Ohio’s top school board voted 10 to 7 to approve an amended resolution on Tuesday that opponents said will harm LGBTQ+ youth in the state. Board member Brendon Shea wrote the resolution after changes were proposed in June to Title IX, a federal program protecting people from discrimination based on sex. The changes include protections against discrimination based on sexual orientation and gender identity.
“This is taking one single group of students and not including them in basic, the same basic education as the rest of the students that we work with in Ohio,” said Amanda Erickson, director of education and outreach at Kaleidoscope Youth Center.
The vote comes after several meetings and hours of public testimony over the course of four months.
What does the resolution say?
Shea, of London, introduced the resolution in September, now titled the “Resolution to oppose the proposed changes to Title IX and to affirm parental rights and local control of Ohio K-12 education.”
The resolution’s newest version states the proposed Title IX changes “contradict the plain language of the original law,” and requires school “sports teams to be based on gender identity rather than biological sex” while granting “access to sex-separate facilities based on gender identity rather than on biological sex.”
“This is a foundational issue,” said Shea. “The issue of boys and girls and restrooms and sports it’s a foundational issue and I think if you’re going to consider yourself a leader, as an individual or as a board, at the state level I think you ought to take a position.”
Further, the resolution states the proposed regulations “require that K-12 schools to socially transition minor children to a different gender without requiring parental consent.” Shea also states the regulations deprive students of their First Amendment right to speech.
The amended resolution asks that the board call upon Ohio’s legislature to “resist federal executive branch attempts to undermine the original intent of Title IX.” It then directs the acting Superintendent of Public Instruction to issue, within 21 days, a copy of the resolution to every Ohio public school indicating that the board opposes the proposed changes, and considers the guidance “unenforceable” and does not compel them to take a particular course of action.
Regardless, the changes to Title IX remain unenforceable until the U.S. Department of Education reviews the more than 200,000 comments submitted during a public comment period this past summer. The process to finalize the regulations could take months or even years.
Still, a lawsuit filed by Ohio Attorney General David Yost and 21 other attorneys general claim the proposed policies are illegal. In July, a federal judge in Tennessee ruled in their favor, temporarily blocking parts of the new Title IX protections. A final ruling is still pending.
The resolution states the board supports the efforts of the Ohio Attorney General.
Strong reactions on both sides
Rejecting the proposed protections has drawn strong reactions throughout the past four months. Earlier this fall, the Columbus City School Board passed its own resolution in opposition to Shea’s proposal.
“This legislation is absolutely disgusting,” said Columbus City School Board President Jennifer Adair. “It promotes just blatant discrimination, and it is just full of hate.”

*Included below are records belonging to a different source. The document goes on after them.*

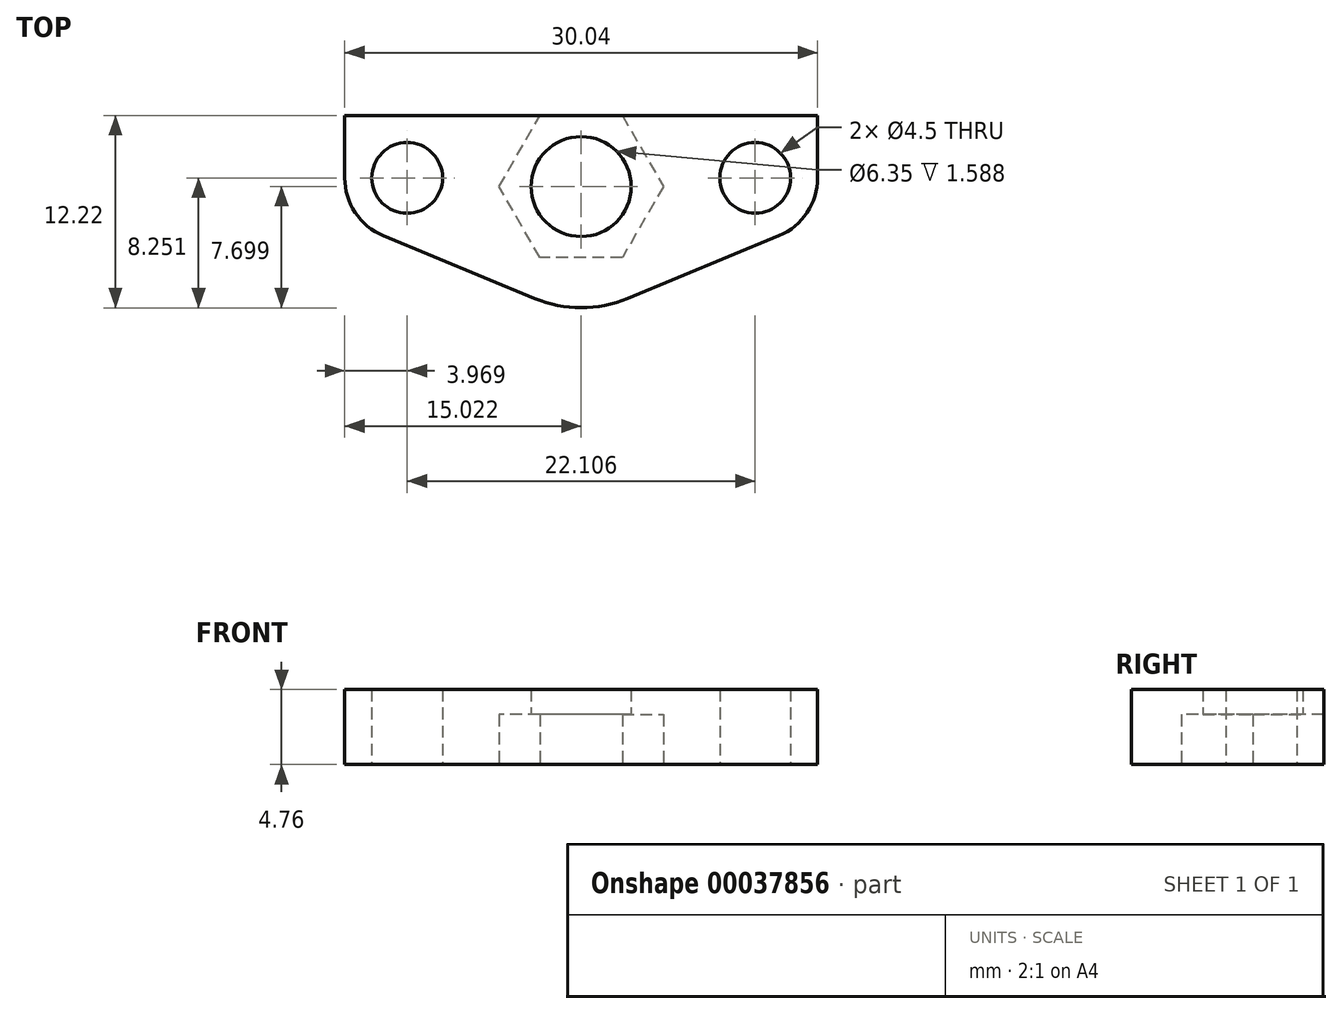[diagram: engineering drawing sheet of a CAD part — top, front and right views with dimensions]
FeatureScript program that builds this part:
annotation { "Feature Type Name" : "Feature", "Feature Type Description" : "" }
export const myFeature = defineFeature(function(context is Context, id is Id, definition is map)
    precondition{}
    {
        {
            var Q0;
            Q0=qCreatedBy(makeId("Top.planeOp"),FACE);
            var sketch = newSketch(context, id + "F0", { "sketchPlane" : qUnion([Q0])});
            skLineSegment(sketch, "E0", {"start": v(0, 0) * mm, "end": v(30.04, 0) * mm});
            skLineSegment(sketch, "E1", {"start": v(30.04, 0) * mm, "end": v(30.04, -3.97) * mm});
            skLineSegment(sketch, "E2", {"start": v(0, 0) * mm, "end": v(0, -3.97) * mm});
            skArc(sketch, "E3", {"start": v(0, -3.97) * mm, "mid": v(0.67, -6.17) * mm, "end": v(2.45, -7.63) * mm});
            skArc(sketch, "E4", {"start": v(27.6, -7.63) * mm, "mid": v(29.38, -6.17) * mm, "end": v(30.04, -3.97) * mm});
            skLineSegment(sketch, "E5", {"start": v(15.02, -4.52) * mm, "end": v(15.02, -12.22) * mm, "construction": true});
            skArc(sketch, "E6", {"start": v(12.07, -11.63) * mm, "mid": v(15.02, -12.22) * mm, "end": v(17.97, -11.63) * mm});
            skLineSegment(sketch, "E7", {"start": v(2.45, -7.63) * mm, "end": v(12.07, -11.63) * mm});
            skLineSegment(sketch, "E8", {"start": v(17.97, -11.63) * mm, "end": v(27.6, -7.63) * mm});
            skCircle(sketch, "E9.cCircle", {"center": v(15.02, -4.52) * mm, "radius": 4.52 * mm, "construction": true});
            skLineSegment(sketch, "E9.0", {"start": v(17.63, -9.04) * mm, "end": v(12.41, -9.04) * mm});
            skLineSegment(sketch, "E9.1", {"start": v(12.41, -9.04) * mm, "end": v(9.8, -4.52) * mm});
            skLineSegment(sketch, "E9.2", {"start": v(9.8, -4.52) * mm, "end": v(12.41, 0) * mm});
            skLineSegment(sketch, "E9.3", {"start": v(12.41, 0) * mm, "end": v(17.63, 0) * mm, "construction": true});
            skLineSegment(sketch, "E9.4", {"start": v(17.63, 0) * mm, "end": v(20.24, -4.52) * mm});
            skLineSegment(sketch, "E9.5", {"start": v(20.24, -4.52) * mm, "end": v(17.63, -9.04) * mm});
            skPoint(sketch, "E9.0.midPoint", {"position": v(15.02, -9.04) * mm});
            skCircle(sketch, "E10", {"center": v(3.97, -3.97) * mm, "radius": 2.25 * mm});
            skCircle(sketch, "E11", {"center": v(26.07, -3.97) * mm, "radius": 2.25 * mm});
            skSolve(sketch);
        }
        {
            var Q0;
            {var subQ3=sQuery(id+"F0.wireOp",EDGE,"E1");Q0=makeQuery(id+"F0.imprint","IMPRINT",FACE,{"disambiguationData":[TD([[makeQuery(id+"F0.imprint","IMPRINT",EDGE,{"derivedFrom":subQ3}),-1.0]])]});}
            extrude(context, id + "F1", {"entities" : qUnion([Q0]), "depth" : 3.17 * mm});
        }
        {
            var Q0;
            Q0=makeQuery(id+"F1.opExtrude","CAP_FACE",FACE,{"disambiguationData":[OSD([sQuery(id+"F0.wireOp",EDGE,"E0"),sQuery(id+"F0.wireOp",EDGE,"E1"),sQuery(id+"F0.wireOp",EDGE,"E2"),sQuery(id+"F0.wireOp",EDGE,"E3"),sQuery(id+"F0.wireOp",EDGE,"E4"),sQuery(id+"F0.wireOp",EDGE,"E6"),sQuery(id+"F0.wireOp",EDGE,"E7"),sQuery(id+"F0.wireOp",EDGE,"E8"),sQuery(id+"F0.wireOp",EDGE,"E9.0"),sQuery(id+"F0.wireOp",EDGE,"E9.1"),sQuery(id+"F0.wireOp",EDGE,"E9.2"),sQuery(id+"F0.wireOp",EDGE,"E9.3"),sQuery(id+"F0.wireOp",EDGE,"E9.4"),sQuery(id+"F0.wireOp",EDGE,"E9.5"),sQuery(id+"F0.wireOp",EDGE,"E10"),sQuery(id+"F0.wireOp",EDGE,"E11")])],"isStart":false});
            var sketch = newSketch(context, id + "F2", { "sketchPlane" : qUnion([Q0])});
            skCircle(sketch, "E12", {"center": v(15.02, -4.52) * mm, "radius": 3.18 * mm});
            skLineSegment(sketch, "E13", {"start": v(17.63, 0) * mm, "end": v(12.41, 0) * mm});
            skSolve(sketch);
        }
        {
            var Q0;
            Q0=makeQuery(id+"F2.imprint","IMPRINT",FACE,{"disambiguationData":[TD([[makeQuery(id+"F2.imprint","IMPRINT",EDGE,{"derivedFrom":sQuery(id+"F2.wireOp",EDGE,"E12")}),-1.0]])]});
            var Q1;
            Q1=makeQuery(id+"F2.imprint","IMPRINT",FACE,{"disambiguationData":[TD([[makeQuery(id+"F2.imprint","IMPRINT",EDGE,{"derivedFrom":makeQuery(id+"F1.opExtrude","CAP_EDGE",EDGE,{"disambiguationData":[OSD([sQuery(id+"F0.wireOp",EDGE,"E0")])],"isStart":false})}),-1.0]])]});
            extrude(context, id + "F3", {"entities" : qUnion([Q0, Q1]), "operationType" : NewBodyOperationType.ADD, "depth" : 1.59 * mm});
        }
    });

However, some parents agree with the resolution, saying sexuality and gender identity should not be a factor in schools. Susan Kleine, a retired clinical counselor from Milford, voiced support for the resolution.
“Encouraging the choice of ‘pronouns’ and encounters with opposite sex kids in bathrooms, locker rooms, and showers actually makes schools culpable for the anxiety, bullying, and possible physical abuse which school authorities are tasked to prevent,” said Kleine.
Executive Director of the Ohio School Psychologists Association, Rachel Chilton, spoke against the resolution and said reports show youth who attend schools who support the LGBTQ+ community have lower rates of attempted suicide.
“Banning affirming behavioral and medical care for minors goes against widely recommended medical advice and would harm the mental and physical well-being of all LGBTQ+ youth across the state, especially transgender and nonbinary youth,” said Chilton.
The resolution underscores the several anti-LGBTQ+ bills introduced in the Ohio legislature in 2022, including House Bill 616, a “divisive concepts” bill opponents have dubbed a “Don’t Say Gay” bill. In addition, Ohio has statutes and constitutional amendments prohibiting same-sex marriage that would be reenacted if Obergefell v. Hodges — the Supreme Court case legalizing gay marriage — were overturned.
LGBTQ+ young people are known to have difficulty finding safe spaces. More than 1.8 million LGBTQ+ youth seriously consider suicide each year and at least one attempts suicide every 45 seconds, according to The Trevor Project.
The vote comes on the same day President Joe Biden signed the Respect for Marriage Act, a bill protecting the legitimacy of same-sex marriage. The bill requires a state to recognize a marriage from elsewhere regardless of the sex, race, ethnicity, or national origin of the individuals.